Mundur bukan berarti tak berani bertempur. Ungkapan tersebut barangkali
sering membuat kita bimbang. Sebab, kadang ungkapan “pengecut” segera
muncul akibat kita memutuskan mundur sejenak. Padahal, ada kalanya,
mundur sebenarnya sedang mempersiapkan langkah terbaik untuk maju ke
depan. Layaknya anak panah yang ditarik ke belakang, justru siap
meluncur dengan cepat menuju sasaran.
Untuk itu, jika menghadapi
kebimbangan dalam mengambil sebuah keputusan apakah akan mundur atau
mengalah mungkin tulisan serta cerita berikut bisa kita jadikan
pembelajaran bersama.
Dikisahkan, ada seorang bernama Zhang yang
mempunyai dua orang putra yang punya watak berlawanan. Yang pertama
adalah Zhang Da yang cenderung tamak, dan Zhang Er yang punya sikap suka
mengalah. Zhang Er punya prinsip, yang penting bahagia dan hidup harus
mengutamakan perdamaian.
Karena itu, ketika orangtuanya Zhang meninggal
dunia dan harta warisan sang ayah lebih banyak didominasi oleh kakaknya,
Zhang Da, ia mengalah. Ia hanya berkata, “Jangan sampai karena masalah
harta warisan yang sepele, merusak hubungan persaudaraan.”
Dengan
kondisi tersebut, Zhang Da berkembang jadi saudagar kaya. Banyak
penduduk desa yang bekerja padanya, meski sebenarnya kurang suka dengan
sikapnya. Sedangkan adiknya hanya menjadi orang yang biasa-biasa saja.
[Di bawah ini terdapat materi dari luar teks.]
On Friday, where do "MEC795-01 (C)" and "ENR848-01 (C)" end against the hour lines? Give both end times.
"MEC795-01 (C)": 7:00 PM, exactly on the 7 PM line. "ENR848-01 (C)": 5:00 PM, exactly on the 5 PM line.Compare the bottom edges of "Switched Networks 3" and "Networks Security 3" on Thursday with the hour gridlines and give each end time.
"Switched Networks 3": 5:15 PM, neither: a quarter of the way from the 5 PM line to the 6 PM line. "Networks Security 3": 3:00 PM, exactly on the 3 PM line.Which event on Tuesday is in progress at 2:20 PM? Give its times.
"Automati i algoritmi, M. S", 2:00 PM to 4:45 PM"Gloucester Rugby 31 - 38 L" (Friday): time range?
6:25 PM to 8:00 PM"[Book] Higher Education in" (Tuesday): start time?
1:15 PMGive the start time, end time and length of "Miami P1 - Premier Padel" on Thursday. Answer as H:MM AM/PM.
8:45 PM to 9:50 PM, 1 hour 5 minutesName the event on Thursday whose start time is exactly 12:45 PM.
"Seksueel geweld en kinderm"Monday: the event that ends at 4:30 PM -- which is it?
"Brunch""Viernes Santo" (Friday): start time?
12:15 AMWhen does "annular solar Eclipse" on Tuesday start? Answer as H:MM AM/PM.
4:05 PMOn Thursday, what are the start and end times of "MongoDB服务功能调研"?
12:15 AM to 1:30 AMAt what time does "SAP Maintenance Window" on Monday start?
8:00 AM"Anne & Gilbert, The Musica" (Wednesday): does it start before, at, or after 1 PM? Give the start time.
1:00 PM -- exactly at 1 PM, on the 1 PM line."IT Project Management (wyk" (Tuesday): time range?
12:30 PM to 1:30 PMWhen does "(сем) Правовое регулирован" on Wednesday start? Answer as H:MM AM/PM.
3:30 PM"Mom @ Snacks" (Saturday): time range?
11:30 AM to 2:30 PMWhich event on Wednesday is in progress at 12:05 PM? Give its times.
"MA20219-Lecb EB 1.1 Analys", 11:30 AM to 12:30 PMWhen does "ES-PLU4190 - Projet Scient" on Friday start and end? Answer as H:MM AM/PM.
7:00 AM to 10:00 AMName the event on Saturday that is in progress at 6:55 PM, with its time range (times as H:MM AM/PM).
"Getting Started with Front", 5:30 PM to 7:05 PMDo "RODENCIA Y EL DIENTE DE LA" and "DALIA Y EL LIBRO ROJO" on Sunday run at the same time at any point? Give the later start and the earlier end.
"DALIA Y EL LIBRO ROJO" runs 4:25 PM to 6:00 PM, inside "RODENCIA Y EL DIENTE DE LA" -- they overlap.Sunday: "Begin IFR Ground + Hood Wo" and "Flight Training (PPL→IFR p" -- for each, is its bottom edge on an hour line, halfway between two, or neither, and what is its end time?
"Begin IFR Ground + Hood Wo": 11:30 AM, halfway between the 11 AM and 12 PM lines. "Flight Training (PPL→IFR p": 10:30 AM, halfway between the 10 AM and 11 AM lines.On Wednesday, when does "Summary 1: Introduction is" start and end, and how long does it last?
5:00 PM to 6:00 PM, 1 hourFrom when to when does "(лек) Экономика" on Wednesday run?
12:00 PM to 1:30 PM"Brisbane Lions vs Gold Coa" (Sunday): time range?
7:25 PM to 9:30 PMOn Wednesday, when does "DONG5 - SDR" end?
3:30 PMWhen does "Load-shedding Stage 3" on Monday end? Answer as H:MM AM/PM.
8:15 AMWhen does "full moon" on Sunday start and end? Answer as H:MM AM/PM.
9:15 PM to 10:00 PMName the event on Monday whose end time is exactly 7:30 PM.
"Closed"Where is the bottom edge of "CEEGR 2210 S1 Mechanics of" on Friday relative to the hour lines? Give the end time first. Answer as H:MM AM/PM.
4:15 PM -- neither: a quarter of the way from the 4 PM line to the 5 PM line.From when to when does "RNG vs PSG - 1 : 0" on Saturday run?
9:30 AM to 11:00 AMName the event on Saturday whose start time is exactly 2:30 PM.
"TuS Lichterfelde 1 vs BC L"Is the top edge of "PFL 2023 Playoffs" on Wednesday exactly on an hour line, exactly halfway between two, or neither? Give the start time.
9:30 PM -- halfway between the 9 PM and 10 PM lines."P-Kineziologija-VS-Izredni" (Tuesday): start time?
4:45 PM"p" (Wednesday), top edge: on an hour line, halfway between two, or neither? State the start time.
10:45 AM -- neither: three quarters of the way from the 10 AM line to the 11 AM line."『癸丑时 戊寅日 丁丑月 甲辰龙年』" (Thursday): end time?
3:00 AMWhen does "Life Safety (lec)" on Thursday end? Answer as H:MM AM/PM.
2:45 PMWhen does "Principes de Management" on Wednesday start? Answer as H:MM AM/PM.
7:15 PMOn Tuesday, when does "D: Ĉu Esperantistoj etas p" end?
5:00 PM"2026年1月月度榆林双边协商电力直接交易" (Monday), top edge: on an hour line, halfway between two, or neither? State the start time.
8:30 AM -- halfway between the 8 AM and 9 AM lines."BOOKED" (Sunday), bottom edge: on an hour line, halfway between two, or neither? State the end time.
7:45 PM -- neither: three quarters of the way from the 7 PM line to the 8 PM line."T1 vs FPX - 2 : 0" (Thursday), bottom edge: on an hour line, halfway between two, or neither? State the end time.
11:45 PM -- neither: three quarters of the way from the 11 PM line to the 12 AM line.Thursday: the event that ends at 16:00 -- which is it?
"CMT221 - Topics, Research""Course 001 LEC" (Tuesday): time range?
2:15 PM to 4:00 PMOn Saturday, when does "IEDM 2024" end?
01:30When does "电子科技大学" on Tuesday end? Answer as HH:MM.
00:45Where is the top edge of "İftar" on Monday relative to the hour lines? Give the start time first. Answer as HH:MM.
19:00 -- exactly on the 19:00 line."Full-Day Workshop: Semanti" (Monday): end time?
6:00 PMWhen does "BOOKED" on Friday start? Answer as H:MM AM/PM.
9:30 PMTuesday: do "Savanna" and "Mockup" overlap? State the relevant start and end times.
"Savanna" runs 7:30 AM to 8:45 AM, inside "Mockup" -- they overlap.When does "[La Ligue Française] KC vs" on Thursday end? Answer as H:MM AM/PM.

Namun, karena perangainya yang baik, sang adik disukai oleh banyak
orang.
Suatu kali, penduduk desa ingin membangun jalan raya yang
menghubungkan desa mereka dengan kota untuk mempermudah penjualan
barang-barang hasil desa. Namun, agar jalannya tak berkelok, jalan
tersebut harus melalui ladang milik Zhang Da. Karena tamak, ia mau
memberikan tanah dengan syarat siapa pun yang lewat harus memberikan
sebagian besar pendapatannya pada Zhang Da karena dianggap sudah
mengurangi hasil ladangnya yang akan diubah jadi jalan.
Penduduk
desa tak mau mengikuti syarat tersebut. Beruntung, Zhang Er yang baik
hati mau memberikan tanahnya untuk dipakai. Warisannya yang tak
seberapa, diberikan kepada penduduk desa dengan cuma-cuma. Dan, meski
agak sedikit berbelok, hal itu tetap sangat membantu penduduk desa
sehingga mereka lebih mudah menjual dagangannya. Jalan itu pun makin
ramai. Dan, karena tanah itu milik Zhang Er, ia pun mendirikan sebuah
kedai teh di sana.
Lama-lama, saking ramainya jalan, kedai teh Zhang Er
pun makin ramai hingga kedainya berkembang dan ia pun akhirnya jadi
saudagar kaya. Sebaliknya, sang kakak, Zhang Da, tak ada lagi penduduk
yang mau bekerja dengannya. Akibatnya, ladangnya pun berakhir terlantar
sehingga makin lama ia menjadi miskin.
Kisah tersebut mengajarkan
kepada kita bahwa dalam kehidupan sehari-hari terdapat banyak sekali
hal, yang secara sepintas terlihat merugikan, tetapi sebenarnya akan ada
hasil yang baik di belakangnya. Memang, acap kali kita harus berkorban.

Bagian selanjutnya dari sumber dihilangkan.